Budanow zaznacza, że Rosja cały czas utrzymuje gospodarczą stabilność. Wymienia jednak kolejne kwestie, które mogą przełożyć się na ostateczny krach: "Jesteśmy świadkami kryzysu paliwowego na dużą skalę, gwałtownego wzrostu cen żywności (w ciągu ostatnich dwóch miesięcy ceny wzrosły w przypadku niektórych produktów o blisko 40 proc.) oraz innych towarów i usług. Wszystko to wstrząsa ich gospodarką i sferą społeczną, realne problemy odczują w 2025 roku".

Szef HUR nie ma wątpliwości - mimo zmęczenia wojną wśród Rosjan, kurczenia się populacji, w tym jej męskiej części i mimo naruszenia łańcuchów produkcyjnych kluczowych gałęzi przemysłu - Rosja będzie trwać i będzie zdolna do walki.
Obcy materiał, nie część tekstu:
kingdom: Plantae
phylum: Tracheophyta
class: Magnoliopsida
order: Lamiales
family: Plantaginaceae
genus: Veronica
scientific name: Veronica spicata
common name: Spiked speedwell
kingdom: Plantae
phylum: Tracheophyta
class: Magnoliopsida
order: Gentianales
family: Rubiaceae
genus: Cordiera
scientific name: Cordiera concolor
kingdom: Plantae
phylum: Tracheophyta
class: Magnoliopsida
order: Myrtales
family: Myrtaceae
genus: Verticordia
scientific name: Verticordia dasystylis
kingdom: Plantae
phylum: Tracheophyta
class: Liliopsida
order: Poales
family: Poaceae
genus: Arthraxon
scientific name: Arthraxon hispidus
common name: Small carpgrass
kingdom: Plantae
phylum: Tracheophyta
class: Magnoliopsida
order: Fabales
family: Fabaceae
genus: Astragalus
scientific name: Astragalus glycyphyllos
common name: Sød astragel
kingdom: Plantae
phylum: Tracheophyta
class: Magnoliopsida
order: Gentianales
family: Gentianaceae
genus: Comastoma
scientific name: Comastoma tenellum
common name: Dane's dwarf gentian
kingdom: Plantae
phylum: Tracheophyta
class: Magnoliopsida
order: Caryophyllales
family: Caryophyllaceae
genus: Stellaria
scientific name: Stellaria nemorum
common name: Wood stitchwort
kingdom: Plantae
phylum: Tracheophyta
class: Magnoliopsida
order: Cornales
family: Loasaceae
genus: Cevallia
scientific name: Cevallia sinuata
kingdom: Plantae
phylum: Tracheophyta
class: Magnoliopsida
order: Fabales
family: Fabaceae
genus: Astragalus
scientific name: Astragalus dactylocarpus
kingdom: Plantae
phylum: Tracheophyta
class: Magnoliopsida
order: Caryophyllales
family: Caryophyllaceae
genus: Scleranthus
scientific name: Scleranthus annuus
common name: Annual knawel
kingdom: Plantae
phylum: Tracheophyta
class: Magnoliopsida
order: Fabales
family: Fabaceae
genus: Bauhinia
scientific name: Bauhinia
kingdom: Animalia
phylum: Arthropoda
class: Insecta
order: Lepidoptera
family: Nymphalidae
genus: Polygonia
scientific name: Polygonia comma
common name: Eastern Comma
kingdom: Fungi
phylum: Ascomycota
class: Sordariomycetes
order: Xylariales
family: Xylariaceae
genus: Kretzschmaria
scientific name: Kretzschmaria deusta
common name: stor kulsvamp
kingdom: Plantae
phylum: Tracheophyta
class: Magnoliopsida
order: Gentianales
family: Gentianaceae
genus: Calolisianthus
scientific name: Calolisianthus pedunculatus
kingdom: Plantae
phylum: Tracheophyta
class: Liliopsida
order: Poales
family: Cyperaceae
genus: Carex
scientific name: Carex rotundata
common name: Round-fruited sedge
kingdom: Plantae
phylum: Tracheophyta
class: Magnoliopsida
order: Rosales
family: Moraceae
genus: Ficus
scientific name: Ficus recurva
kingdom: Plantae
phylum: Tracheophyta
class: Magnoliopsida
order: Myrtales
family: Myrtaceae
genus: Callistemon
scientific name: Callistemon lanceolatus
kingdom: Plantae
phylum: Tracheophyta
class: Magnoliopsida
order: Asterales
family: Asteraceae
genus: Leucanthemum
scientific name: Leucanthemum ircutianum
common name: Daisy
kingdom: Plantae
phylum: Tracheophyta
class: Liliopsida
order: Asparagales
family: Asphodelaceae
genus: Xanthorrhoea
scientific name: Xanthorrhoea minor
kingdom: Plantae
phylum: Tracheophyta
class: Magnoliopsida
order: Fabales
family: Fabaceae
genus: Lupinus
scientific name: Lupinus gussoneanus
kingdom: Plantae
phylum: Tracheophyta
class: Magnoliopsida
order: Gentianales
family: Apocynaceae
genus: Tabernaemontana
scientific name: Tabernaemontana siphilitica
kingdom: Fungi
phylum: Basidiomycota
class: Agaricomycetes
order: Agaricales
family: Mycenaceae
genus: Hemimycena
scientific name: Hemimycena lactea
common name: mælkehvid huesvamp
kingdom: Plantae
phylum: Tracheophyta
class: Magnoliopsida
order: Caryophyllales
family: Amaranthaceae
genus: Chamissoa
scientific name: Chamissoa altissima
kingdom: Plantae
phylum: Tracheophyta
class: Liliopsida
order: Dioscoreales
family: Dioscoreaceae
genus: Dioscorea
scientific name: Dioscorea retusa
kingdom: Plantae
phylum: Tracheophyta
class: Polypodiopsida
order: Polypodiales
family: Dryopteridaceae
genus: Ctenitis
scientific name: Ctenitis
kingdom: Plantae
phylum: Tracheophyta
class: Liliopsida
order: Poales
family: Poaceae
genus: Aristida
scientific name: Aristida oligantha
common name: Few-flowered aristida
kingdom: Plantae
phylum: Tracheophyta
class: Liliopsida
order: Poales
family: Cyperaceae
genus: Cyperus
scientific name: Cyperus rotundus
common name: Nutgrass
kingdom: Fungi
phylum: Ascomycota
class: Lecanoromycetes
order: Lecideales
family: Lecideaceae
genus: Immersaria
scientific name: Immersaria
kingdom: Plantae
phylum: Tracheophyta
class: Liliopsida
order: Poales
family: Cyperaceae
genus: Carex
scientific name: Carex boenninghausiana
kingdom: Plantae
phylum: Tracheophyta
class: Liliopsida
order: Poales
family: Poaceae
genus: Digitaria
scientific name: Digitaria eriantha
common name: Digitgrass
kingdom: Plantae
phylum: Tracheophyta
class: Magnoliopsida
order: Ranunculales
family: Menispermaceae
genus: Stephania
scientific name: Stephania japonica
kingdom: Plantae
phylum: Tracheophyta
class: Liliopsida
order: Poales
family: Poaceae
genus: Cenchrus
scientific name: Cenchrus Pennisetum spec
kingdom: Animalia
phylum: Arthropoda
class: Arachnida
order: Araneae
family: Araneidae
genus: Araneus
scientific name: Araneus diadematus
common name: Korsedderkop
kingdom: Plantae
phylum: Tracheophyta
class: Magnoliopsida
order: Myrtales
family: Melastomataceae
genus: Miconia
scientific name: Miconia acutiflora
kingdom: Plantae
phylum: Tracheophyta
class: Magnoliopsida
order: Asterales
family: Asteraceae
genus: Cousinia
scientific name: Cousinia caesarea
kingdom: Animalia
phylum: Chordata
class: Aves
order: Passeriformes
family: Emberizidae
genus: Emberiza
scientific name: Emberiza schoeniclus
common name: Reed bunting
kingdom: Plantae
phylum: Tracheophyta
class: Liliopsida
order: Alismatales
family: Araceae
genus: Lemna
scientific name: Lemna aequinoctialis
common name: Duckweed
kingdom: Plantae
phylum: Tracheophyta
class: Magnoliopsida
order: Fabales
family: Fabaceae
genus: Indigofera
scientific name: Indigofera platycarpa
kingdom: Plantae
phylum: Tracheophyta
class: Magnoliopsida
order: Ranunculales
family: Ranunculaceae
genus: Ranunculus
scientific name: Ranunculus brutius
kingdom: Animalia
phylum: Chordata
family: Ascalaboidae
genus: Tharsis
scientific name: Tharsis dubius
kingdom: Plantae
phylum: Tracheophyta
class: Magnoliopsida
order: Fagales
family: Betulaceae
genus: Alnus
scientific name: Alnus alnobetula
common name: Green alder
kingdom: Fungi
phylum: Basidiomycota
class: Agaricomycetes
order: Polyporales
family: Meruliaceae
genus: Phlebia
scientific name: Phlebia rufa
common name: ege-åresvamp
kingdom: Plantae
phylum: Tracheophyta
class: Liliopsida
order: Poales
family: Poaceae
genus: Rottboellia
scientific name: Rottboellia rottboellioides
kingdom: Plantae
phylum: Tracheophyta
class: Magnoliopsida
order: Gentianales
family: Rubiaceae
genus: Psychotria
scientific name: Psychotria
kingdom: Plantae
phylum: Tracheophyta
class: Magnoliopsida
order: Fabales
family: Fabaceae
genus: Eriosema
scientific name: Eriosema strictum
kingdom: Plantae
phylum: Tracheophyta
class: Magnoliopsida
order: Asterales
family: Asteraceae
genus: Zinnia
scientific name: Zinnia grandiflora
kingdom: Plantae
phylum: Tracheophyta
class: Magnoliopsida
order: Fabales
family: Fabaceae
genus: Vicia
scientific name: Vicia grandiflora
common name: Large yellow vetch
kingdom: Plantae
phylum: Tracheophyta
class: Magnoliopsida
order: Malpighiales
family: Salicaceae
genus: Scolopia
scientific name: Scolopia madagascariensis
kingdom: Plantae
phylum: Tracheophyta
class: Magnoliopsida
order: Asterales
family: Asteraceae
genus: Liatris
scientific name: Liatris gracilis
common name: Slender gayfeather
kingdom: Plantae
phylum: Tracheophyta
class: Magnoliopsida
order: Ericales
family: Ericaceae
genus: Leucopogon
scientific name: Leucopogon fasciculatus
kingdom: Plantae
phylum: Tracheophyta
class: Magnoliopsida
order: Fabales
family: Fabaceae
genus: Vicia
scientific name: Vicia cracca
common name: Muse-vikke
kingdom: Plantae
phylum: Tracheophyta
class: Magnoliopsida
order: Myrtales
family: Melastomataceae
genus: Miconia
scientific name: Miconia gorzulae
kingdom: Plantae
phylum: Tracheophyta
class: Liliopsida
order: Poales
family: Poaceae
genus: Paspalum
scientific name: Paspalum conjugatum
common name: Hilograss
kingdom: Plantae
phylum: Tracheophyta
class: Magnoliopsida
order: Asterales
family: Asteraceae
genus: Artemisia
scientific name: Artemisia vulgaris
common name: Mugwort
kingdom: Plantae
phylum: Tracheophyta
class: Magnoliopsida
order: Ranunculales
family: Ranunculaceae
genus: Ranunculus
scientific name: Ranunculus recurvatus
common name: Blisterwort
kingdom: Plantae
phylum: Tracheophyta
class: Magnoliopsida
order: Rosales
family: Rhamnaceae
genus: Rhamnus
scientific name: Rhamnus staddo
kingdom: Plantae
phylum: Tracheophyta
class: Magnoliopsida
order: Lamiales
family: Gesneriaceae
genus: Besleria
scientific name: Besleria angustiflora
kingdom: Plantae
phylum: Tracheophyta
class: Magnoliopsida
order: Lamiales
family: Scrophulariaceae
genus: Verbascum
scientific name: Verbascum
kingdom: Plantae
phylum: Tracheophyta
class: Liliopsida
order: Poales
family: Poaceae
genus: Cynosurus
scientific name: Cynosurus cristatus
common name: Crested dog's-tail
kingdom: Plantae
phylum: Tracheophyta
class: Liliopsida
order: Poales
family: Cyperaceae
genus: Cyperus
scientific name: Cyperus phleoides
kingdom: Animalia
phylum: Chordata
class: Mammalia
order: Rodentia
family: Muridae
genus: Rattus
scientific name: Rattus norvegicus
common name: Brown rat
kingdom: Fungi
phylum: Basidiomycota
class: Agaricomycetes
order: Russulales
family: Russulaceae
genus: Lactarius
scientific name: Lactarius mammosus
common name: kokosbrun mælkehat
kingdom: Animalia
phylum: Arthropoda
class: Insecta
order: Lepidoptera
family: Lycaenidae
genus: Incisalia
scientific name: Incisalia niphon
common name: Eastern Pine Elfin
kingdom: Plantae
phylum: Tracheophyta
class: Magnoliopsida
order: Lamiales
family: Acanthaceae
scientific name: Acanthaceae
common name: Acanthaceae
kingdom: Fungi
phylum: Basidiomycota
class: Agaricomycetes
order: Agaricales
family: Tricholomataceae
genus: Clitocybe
Chociaż data "2025" może stanowić punkt zwrotny, gdy Kreml będzie musiał poradzić sobie z naprawdę destrukcyjnymi procesami w swoim państwie, Kyryło Budanow przestrzega przed zbyt optymistycznym podejściem Zachodu do tej kwestii ekonomicznego wyczerpania Rosji: 

"To nie jest prognoza, ale oczekiwanie. Na chwilę obecną, biorąc pod uwagę dostępne czynniki, jest to prawdopodobne. Ale nie zapominajcie, że ta wojna z każdym miesiącem globalizuje się i rodzi nowe procesy. Nałożą się również na (dzisiejszą) sytuację i znacznie zmienią wszelkie wcześniejsze obliczenia. To wyzwanie, przed którym stanęli już czołowi analitycy świata".

I dodaje, że Rosja nie będzie cierpieć na brak "mięsa armatniego".